Song by Electric Light Orchestra

from the album A New World Record
- Released: 1976
- Recorded: 1976
- Genre: Art rock
- Length: 5:03
- Label: Jet Records, United Artists
- Songwriter: Jeff Lynne
- Producer: Jeff Lynne

A New World Record track listing
- 9 tracks Side one "Tightrope"; "Telephone Line"; "Rockaria!"; "Mission (A World Record)"; Side two "So Fine"; "Livin' Thing"; "Above the Clouds"; "Do Ya"; "Shangri-La";

= Tightrope (Electric Light Orchestra song) =

"Tightrope" is the opening track to A New World Record by Electric Light Orchestra (ELO).

Recorded in 1976 at Musicland, Munich, West Germany, the song features a dramatic orchestral opening before transforming into an upbeat rock song. Although never released as a single, the song was a fan favorite and has been included on several Electric Light Orchestra compilation albums and many live shows. It was performed live at every ELO concert including the Zoom tour in 2001. It had been remastered in 2000 and included on the box set Flashback. It is the opening number of set four on the 2016 Alone in the Universe tour.
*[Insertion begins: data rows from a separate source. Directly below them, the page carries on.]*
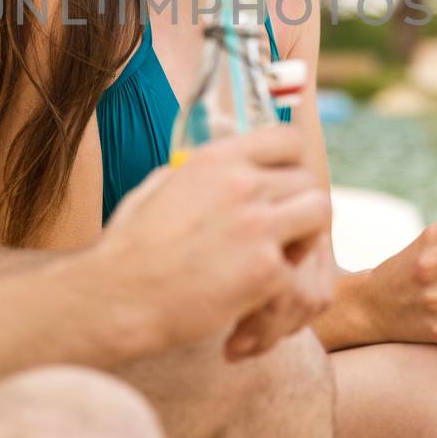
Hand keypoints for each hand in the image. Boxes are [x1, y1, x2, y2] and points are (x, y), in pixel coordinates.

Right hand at [97, 127, 329, 356]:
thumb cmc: (129, 247)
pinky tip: (251, 298)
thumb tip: (219, 168)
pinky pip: (298, 269)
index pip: (287, 139)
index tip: (284, 183)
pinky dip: (279, 287)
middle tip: (282, 232)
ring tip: (280, 259)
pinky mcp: (267, 270)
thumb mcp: (160, 186)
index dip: (292, 162)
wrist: (117, 296)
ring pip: (319, 214)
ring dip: (305, 236)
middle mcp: (243, 184)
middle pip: (307, 179)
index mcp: (217, 159)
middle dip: (298, 206)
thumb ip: (198, 174)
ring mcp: (258, 226)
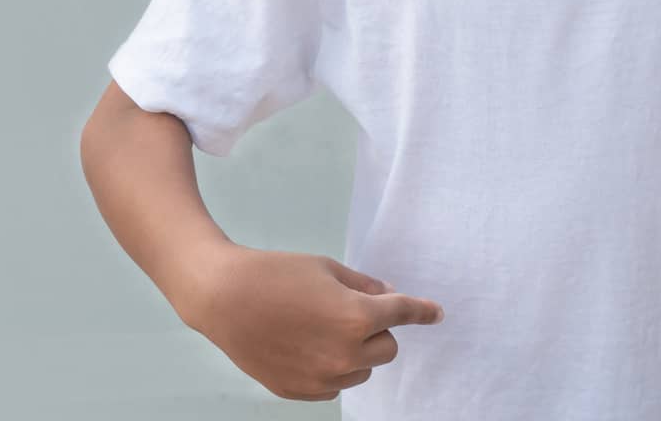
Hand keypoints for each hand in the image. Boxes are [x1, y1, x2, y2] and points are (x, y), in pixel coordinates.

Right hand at [182, 245, 444, 401]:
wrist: (224, 297)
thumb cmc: (276, 274)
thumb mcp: (325, 268)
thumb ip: (363, 285)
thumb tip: (387, 295)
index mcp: (356, 318)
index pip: (401, 314)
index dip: (422, 311)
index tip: (436, 313)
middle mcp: (346, 355)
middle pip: (387, 349)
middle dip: (377, 330)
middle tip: (348, 310)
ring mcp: (324, 379)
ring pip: (362, 369)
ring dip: (356, 351)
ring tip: (320, 327)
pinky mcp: (302, 392)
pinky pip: (335, 384)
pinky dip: (332, 368)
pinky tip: (304, 346)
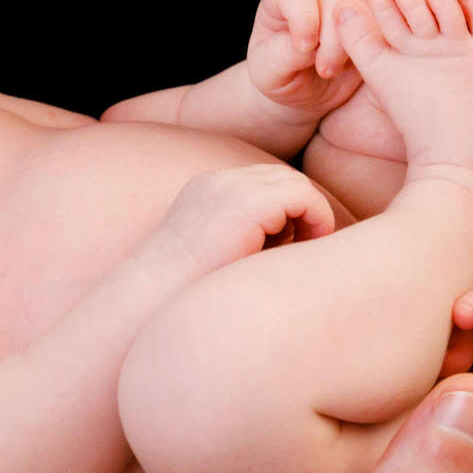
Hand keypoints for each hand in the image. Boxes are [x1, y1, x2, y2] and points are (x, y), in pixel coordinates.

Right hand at [156, 163, 334, 274]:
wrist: (155, 296)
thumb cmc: (184, 290)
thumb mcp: (214, 252)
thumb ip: (245, 235)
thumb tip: (290, 236)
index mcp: (208, 189)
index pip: (263, 180)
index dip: (287, 204)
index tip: (295, 238)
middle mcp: (220, 181)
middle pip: (283, 176)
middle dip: (302, 205)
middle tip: (310, 240)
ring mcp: (232, 188)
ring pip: (297, 183)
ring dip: (311, 211)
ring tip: (311, 243)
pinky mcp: (248, 204)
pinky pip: (304, 196)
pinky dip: (317, 217)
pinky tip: (312, 243)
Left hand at [246, 0, 371, 118]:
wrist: (308, 93)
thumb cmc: (282, 78)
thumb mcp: (270, 73)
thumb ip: (283, 55)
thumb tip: (310, 45)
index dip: (302, 17)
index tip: (304, 48)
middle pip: (336, 2)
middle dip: (332, 42)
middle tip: (325, 71)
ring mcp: (351, 0)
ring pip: (367, 10)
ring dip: (358, 45)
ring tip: (341, 70)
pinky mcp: (376, 16)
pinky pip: (390, 21)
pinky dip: (381, 46)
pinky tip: (365, 64)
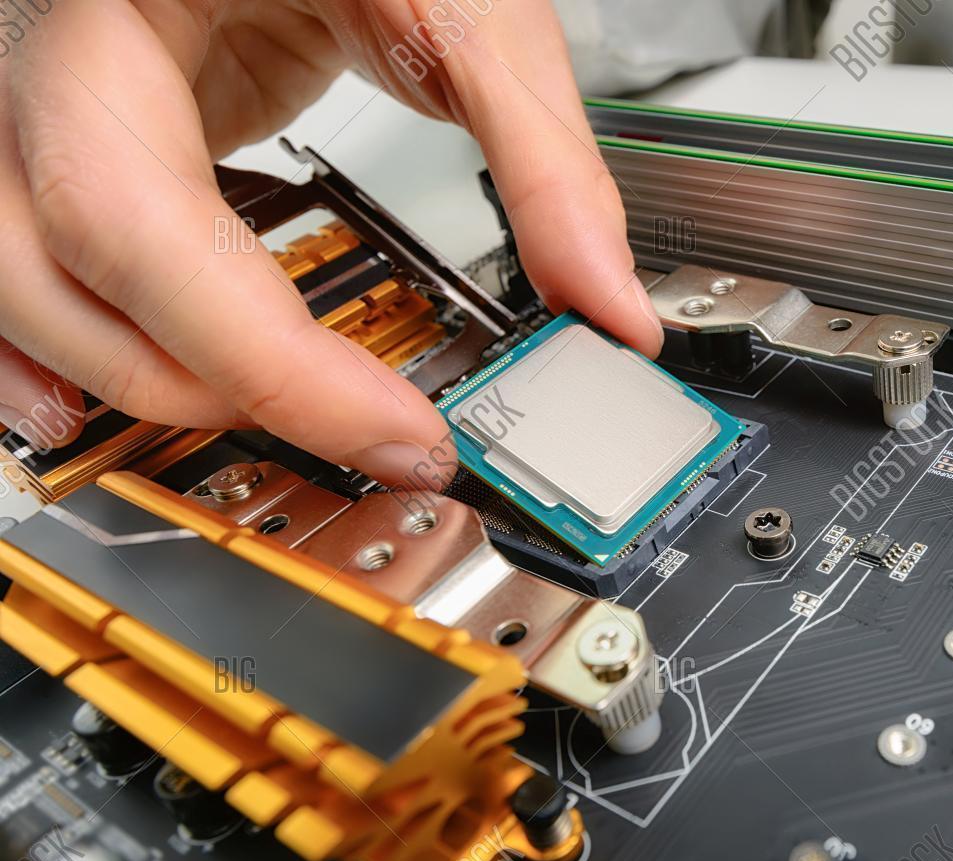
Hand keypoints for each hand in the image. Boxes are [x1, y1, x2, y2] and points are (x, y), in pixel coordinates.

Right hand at [0, 0, 660, 485]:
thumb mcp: (467, 4)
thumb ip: (543, 162)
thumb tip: (604, 304)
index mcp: (110, 2)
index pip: (138, 218)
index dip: (268, 360)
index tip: (400, 431)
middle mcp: (39, 51)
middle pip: (50, 268)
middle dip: (205, 385)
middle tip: (363, 435)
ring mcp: (37, 92)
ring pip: (16, 282)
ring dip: (132, 382)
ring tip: (269, 422)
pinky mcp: (75, 129)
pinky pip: (34, 258)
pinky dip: (80, 343)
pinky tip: (145, 390)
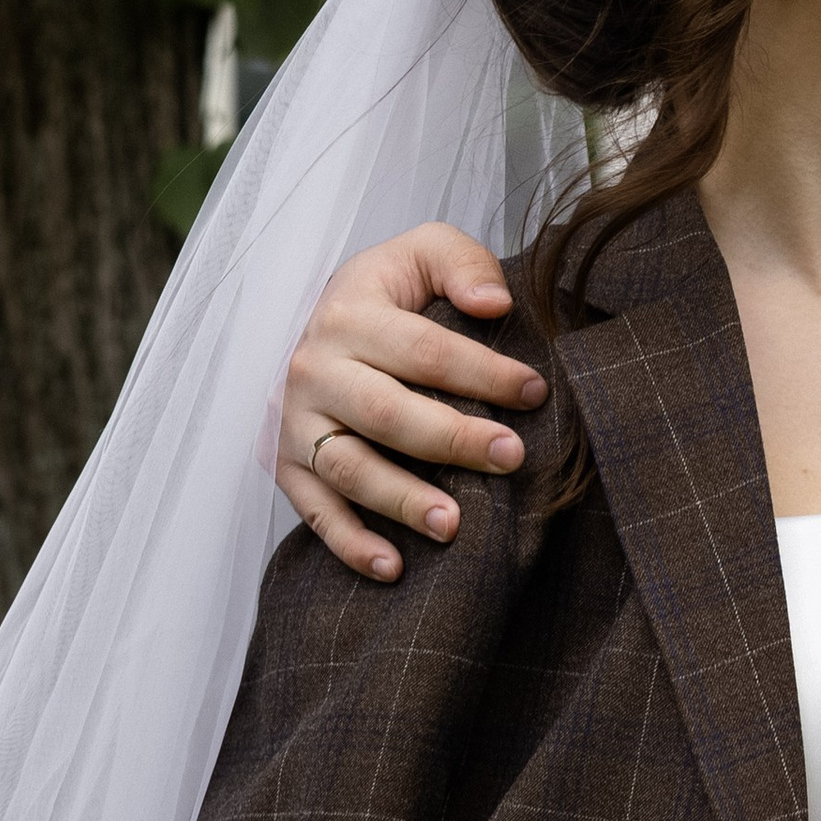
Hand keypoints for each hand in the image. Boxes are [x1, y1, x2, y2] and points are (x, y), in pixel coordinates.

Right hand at [276, 222, 547, 578]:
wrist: (318, 320)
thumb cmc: (390, 293)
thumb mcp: (423, 252)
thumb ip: (462, 264)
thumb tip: (495, 305)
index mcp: (349, 315)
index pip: (423, 349)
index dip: (482, 371)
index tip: (535, 393)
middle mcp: (313, 370)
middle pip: (387, 412)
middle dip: (452, 438)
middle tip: (511, 456)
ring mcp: (295, 423)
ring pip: (348, 468)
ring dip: (401, 501)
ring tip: (454, 525)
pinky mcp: (286, 465)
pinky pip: (314, 512)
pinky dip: (350, 544)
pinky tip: (393, 567)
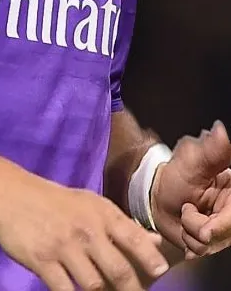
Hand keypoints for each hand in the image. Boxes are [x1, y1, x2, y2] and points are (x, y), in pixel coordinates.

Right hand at [0, 163, 168, 290]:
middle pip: (119, 270)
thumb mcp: (90, 205)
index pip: (134, 238)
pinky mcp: (43, 262)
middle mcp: (87, 229)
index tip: (162, 275)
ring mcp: (64, 247)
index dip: (151, 260)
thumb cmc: (55, 202)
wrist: (10, 194)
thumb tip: (155, 244)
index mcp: (101, 213)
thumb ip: (122, 226)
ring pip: (95, 286)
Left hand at [150, 121, 230, 250]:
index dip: (222, 225)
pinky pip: (204, 252)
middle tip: (186, 210)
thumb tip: (220, 130)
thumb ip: (212, 150)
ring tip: (186, 214)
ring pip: (212, 243)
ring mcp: (225, 228)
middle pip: (225, 232)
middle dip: (200, 227)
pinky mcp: (214, 242)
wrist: (158, 196)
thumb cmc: (177, 174)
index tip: (204, 230)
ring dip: (191, 232)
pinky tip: (185, 230)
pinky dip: (190, 243)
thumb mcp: (193, 160)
When inducting ELO into the Rock and Hall of Fame, Dhani Harrison made several references to the song, saying "Someone had actually thrown me down a line, and my life was changed."

==Lyrics and music==
The lyrics are about "being in trouble and trying to get help." According to Allmusic critic Donald A. Guarisco, "the lyrics deal with an overwhelmed soul trying to connect with others in a world where 'the city streets are full of people going nowhere making time.'"

The music starts with a slow introduction with choral voices in the background before the song speeds up with violins, followed by drums and then electric guitar. ELO biographer Barry Delve describes the orchestral and choral introduction as "creating a dramatic sense of foreboding" and that as the rock instruments enter he says that "the music spirals downward. sounding exactly like someone falling off a tightrope" before the main part of the song begins. The tempo changes again for a reprise of the slow introduction before speeding up again. Guarisco describes the music as "Beatle-esque", stating that the verses as "punchy" and "uptempo" and the refrain as "emotional". He also notes additional interest in the music formed by symphonic strings and a number of other "ear-catching instrumental touches."

==Reception==
Music journalist John Van Der Kiste described the song as being "full of those catchy hooks that proclaim it as infectious pop." Delve calls it "a terrific opener" and "an Olympian leap in ELO's sound." Green Bay Press-Gazette staff writer Warren Gerds noted the "fun and fascinating listening" of the song jumping between the symphonic and rock sections. Los Angeles Times critic Robert Hilburn called in an "homage to the infectious pop air of the Beatles." East Kent Times and Mail critic Peter Barnett called it "infectious and deceptively intelligent vocal-dominated pop." Pittsburgh Press critic Pete Bishop said that it "integrates symphonic passages and boogie very adroitly." Toronoto Star critic Peter Goddard said that it has "a greater scope than most rock tunes, but [it] never lose[s] the basic rock feeling

==Sampled==
Samples from "Tightrope" have been featured in various forms in many rap songs, by artists including Army of the Pharaohs, The Game, Chief Kamachi, I-20, and various European rappers like French Rap Group Fonky Family (the track 'Dans la légende' from the Art de Rue album), Sinik ('Règlement extérieur'), Dutch group Lost Rebels ('Revolutie' from the album Revolutie), Croatian rapgroup Tram 11 ( 'Jedno' from the album Vrućina gradskog asfalta), Italian and Dutch synth group Koto ('Mind Machine' from the album From the Dawn of Time), the German rapper Sido ('Goldjunge' from the album Ich), as well as the Albanian rapper Noizy ('Ak' from the album Most Wanted).